[[ Source information open ]]

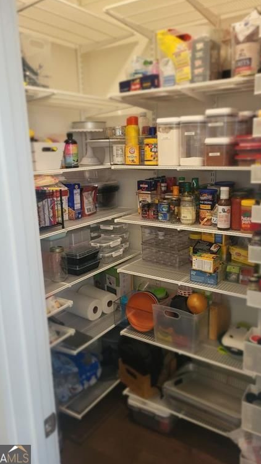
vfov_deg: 66.1
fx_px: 357
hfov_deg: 40.2
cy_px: 231
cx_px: 138
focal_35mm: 29
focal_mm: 5.4
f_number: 1.8
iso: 160
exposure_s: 1/60
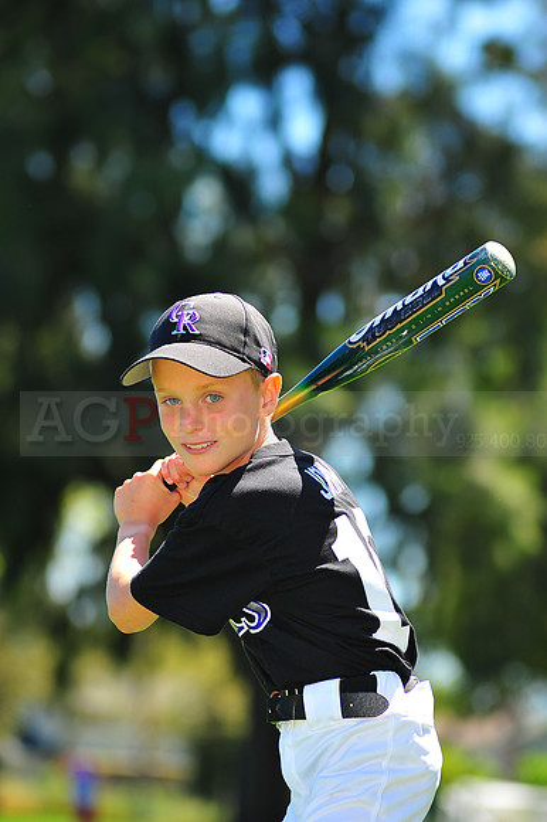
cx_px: 274
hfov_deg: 7.6
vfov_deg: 11.4
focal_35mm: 180
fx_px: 4107
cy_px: 411
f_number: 5
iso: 200
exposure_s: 1/500
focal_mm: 180
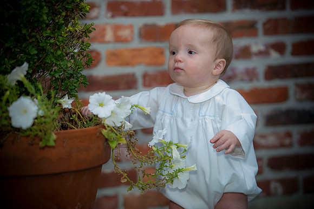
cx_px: 157
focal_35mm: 155
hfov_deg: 13.3
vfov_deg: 8.8
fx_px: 1351
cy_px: 104
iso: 50
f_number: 2.8
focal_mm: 155
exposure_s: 1/160
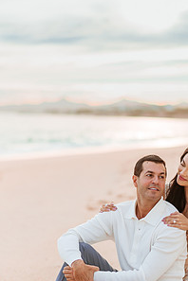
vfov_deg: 23.0
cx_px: 120
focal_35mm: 88
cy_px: 192
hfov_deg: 15.5
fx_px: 689
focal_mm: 58
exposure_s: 1/6400
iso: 250
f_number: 1.4
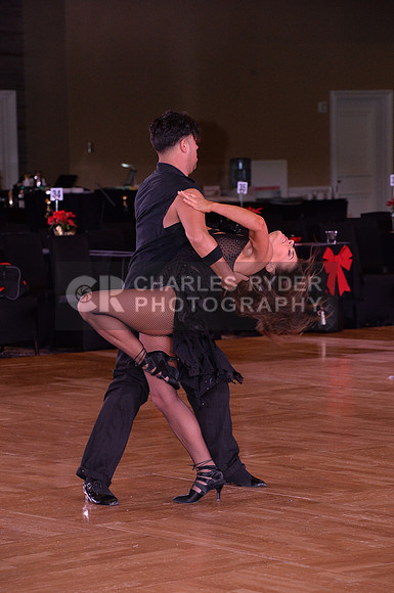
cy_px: 296
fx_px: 2470
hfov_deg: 9.1
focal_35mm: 150
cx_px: 197
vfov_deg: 13.7
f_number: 7.1
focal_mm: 150
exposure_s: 1/250
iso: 2000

[[ Source information closed ]]

**Your goal**
Your task is to set down every entry exactly, leaving out any picture it contains.

**Result below**
vfov_deg: 66.1
fx_px: 357
hfov_deg: 40.2
cy_px: 231
cx_px: 138
focal_35mm: 29
focal_mm: 5.4
f_number: 1.8
iso: 160
exposure_s: 1/60
cx_px: 274
hfov_deg: 7.6
vfov_deg: 11.4
focal_35mm: 180
fx_px: 4107
cy_px: 411
f_number: 5
iso: 200
exposure_s: 1/500
focal_mm: 180
cx_px: 157
focal_35mm: 155
hfov_deg: 13.3
vfov_deg: 8.8
fx_px: 1351
cy_px: 104
iso: 50
f_number: 2.8
focal_mm: 155
exposure_s: 1/160
vfov_deg: 23.0
cx_px: 120
focal_35mm: 88
cy_px: 192
hfov_deg: 15.5
fx_px: 689
focal_mm: 58
exposure_s: 1/6400
iso: 250
f_number: 1.4
cy_px: 296
fx_px: 2470
hfov_deg: 9.1
focal_35mm: 150
cx_px: 197
vfov_deg: 13.7
f_number: 7.1
focal_mm: 150
exposure_s: 1/250
iso: 2000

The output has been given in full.